April 29th, 2022
Brooke Andel and Spencer Harstad
Introduction:
Over the last few weeks, we have spent in the lab, we have continued our work on RNA isolations from six brain tissue samples that were assigned to us by Dr. Cohen. After finishing up our work in the lab, we then moved into working on our end of the semester presentation as well as we prepared to show the RISEbio community of faculty, students, peer mentors, parents, all other previous RISEbio students, and anyone else who wanted to join!
Research:
We were given six brain tissue samples from six different lizards by Dr. Cohen to perform the RNA isolation protocol on. This protocol is extremely time sensitive and specific in making sure we perform each step correctly. To begin we must get the brain tissue sample from the -80 degrees (Celsius) freezer, and once we have obtained the tissue, this is when it is important to work quickly. We first mass the tube and the tissue together and once we obtain that value, we put the tissue from the storage tube into a tube that contains 1 ml of QIAzol and start homogenizing the sample to break it down into the solution. It is important to work efficiently during these steps since this is when the RNA from the tissue can degrade the most and cause us to get a low concentration of RNA and no amplification when the gel is run later. Once the tissue is placed in the QIAzol and homogenized is when the degradation of the RNA becomes less of a concern if we follow the rest of the protocol correctly. We then make sure to obtain the mass of the storage tube as well so we can subtract it from the value of mass of the tube and the tissue to record the mass of the tissue alone.

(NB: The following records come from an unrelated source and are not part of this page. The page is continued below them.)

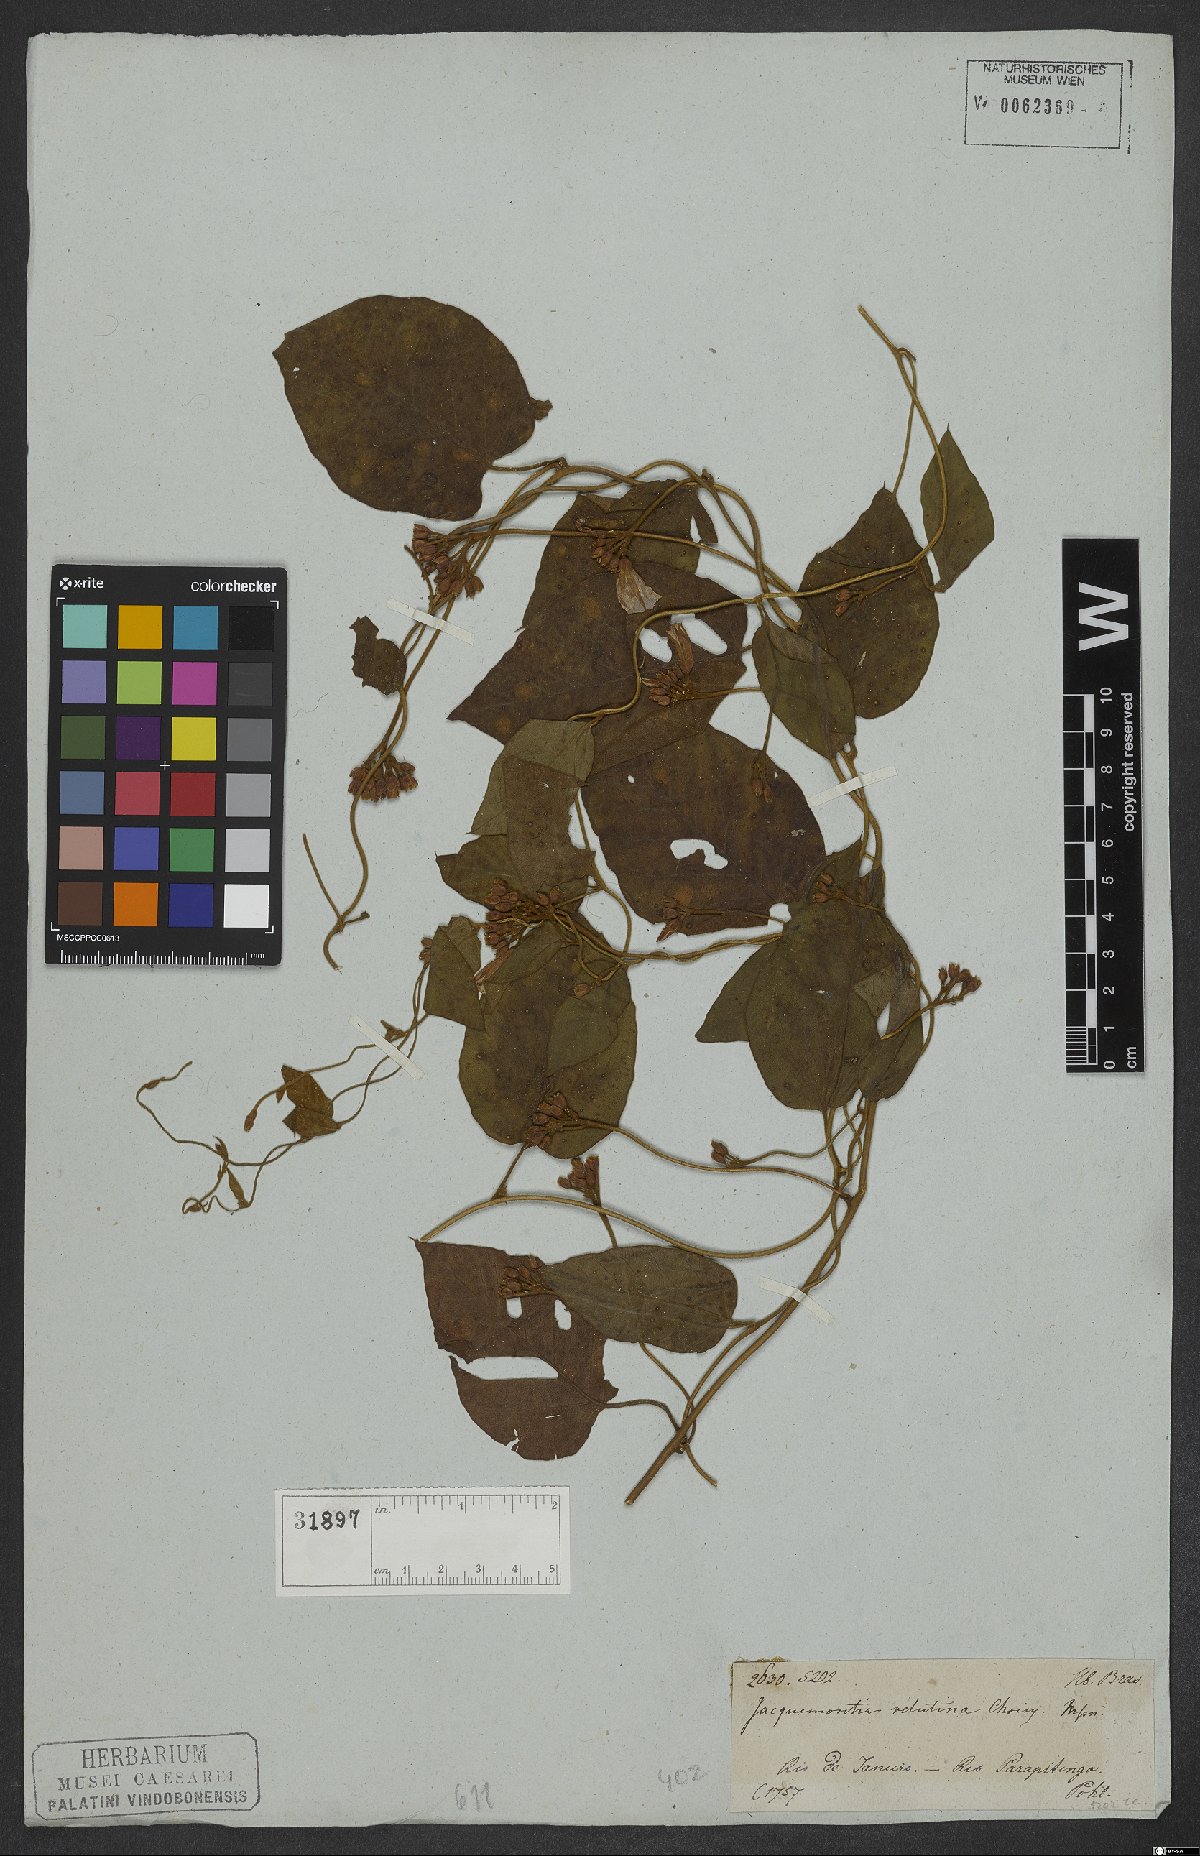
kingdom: Plantae
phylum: Tracheophyta
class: Magnoliopsida
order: Solanales
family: Convolvulaceae
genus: Jacquemontia
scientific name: Jacquemontia velutina
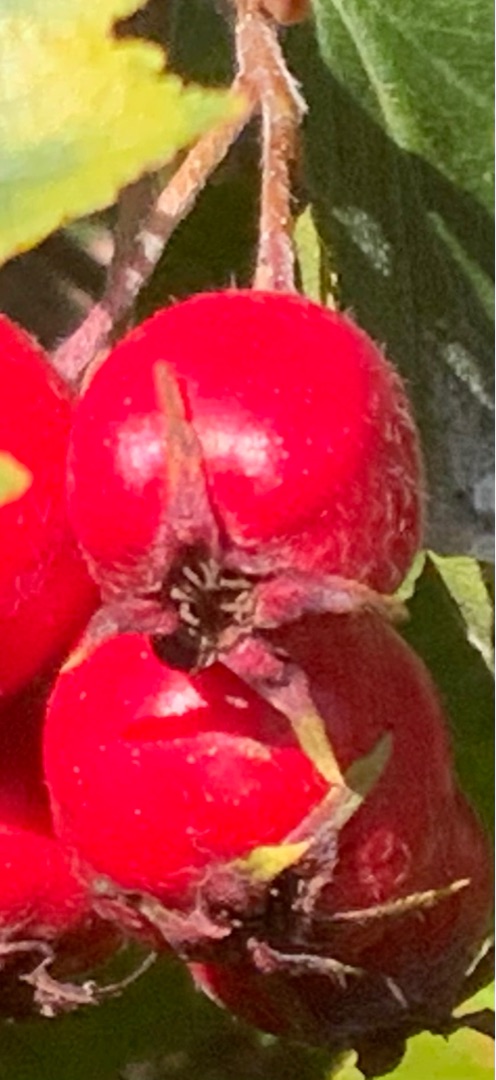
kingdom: Plantae
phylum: Tracheophyta
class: Magnoliopsida
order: Rosales
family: Rosaceae
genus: Crataegus
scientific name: Crataegus coccinea
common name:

Since before we got the assigned brain tissue samples, we practiced this protocol on liver tissue samples from the lizards, we had become very comfortable working through this protocol more each time we performed these techniques. The rest of the steps walk us through adding certain reagents, buffer wash solutions, and enzymes into the spin column to continue to wash out and eliminate all the other components that are within the solution, until we have the RNA isolated alone. After we have worked through the steps within the protocol, we then move forward onto checking the concentration and purity value of the isolated RNA sample to ensure we did not degrade the RNA too much which will be seen in the concentration value and that there is not any contamination of our sample which is what the purity value tells us.
From the approximate 30 μl of isolated RNA we obtained, we take 3 μl of the sample to use to test the concentration, purity, and check for amplification by running a gel. Each time performing the protocol we were looking to obtain a concentration between 200-500 ng/μl and a purity value around 2. To check for this, we use the nanodrop machine in the lab that allows us to get these values. Once we blank the nanodrop, we use only 1 of the 3 μl to check for these values. Then after getting the values of concentration and purity recorded, we then use the rest of 2 μl we took from our isolated RNA and add gel loading dye to it and run the sample through gel electrophoresis. After the gel is finished, we take it to the gel image room so we can check for amplification. When looking for amplification we are trying to ensure that we can see the amplification of the 18S and 28S RNA bands in each sample.
We were successful in having great values of concentration, purity, and great amplification for all our six lizard brain tissue samples when isolating the RNA. This is where our research will come to a stop for now, until we come back next semester to pick back up right where we left off! To finish the semester out, we got to present our research to the RISEbio community of faculty, students, mentors, parents, and previous RISEbio students as well. We had the opportunity to hear what the other streams were up to throughout the semester and all that they had done and what they have learned so far. We got to share our specific focus on our research stream under Dr. Cohen, including getting to talk about the two genes we each selected to begin with. We described the background information we gathered on the genes cold inducible RNA binding protein (CIRBP) and hormonally upregulated neu-associated kinase (HUNK). We also went into detail about the process and experience we have gone through this past semester within the lab including all the processes, protocols, the technology we were using, and even the troubles we ran into throughout the semester. The future plans for next semester are to create cDNA from the isolated RNA we just collected and use the cDNA, along with our primers, to perform a quantitative PCR. We shared all this information with the RISEbio community and felt good about the presentation of our research afterward.
Conclusion:
Overall, this semester has been extremely rewarding with all we were able to get to do in the lab and everything we have learned from working in Dr. Cohen’s brain and behavior stream. We are appreciative of the opportunity we to get to be a part of this awesome program and the opportunities it has given to us. We are excited to continue to conduct our research and cannot wait to continue into next semester!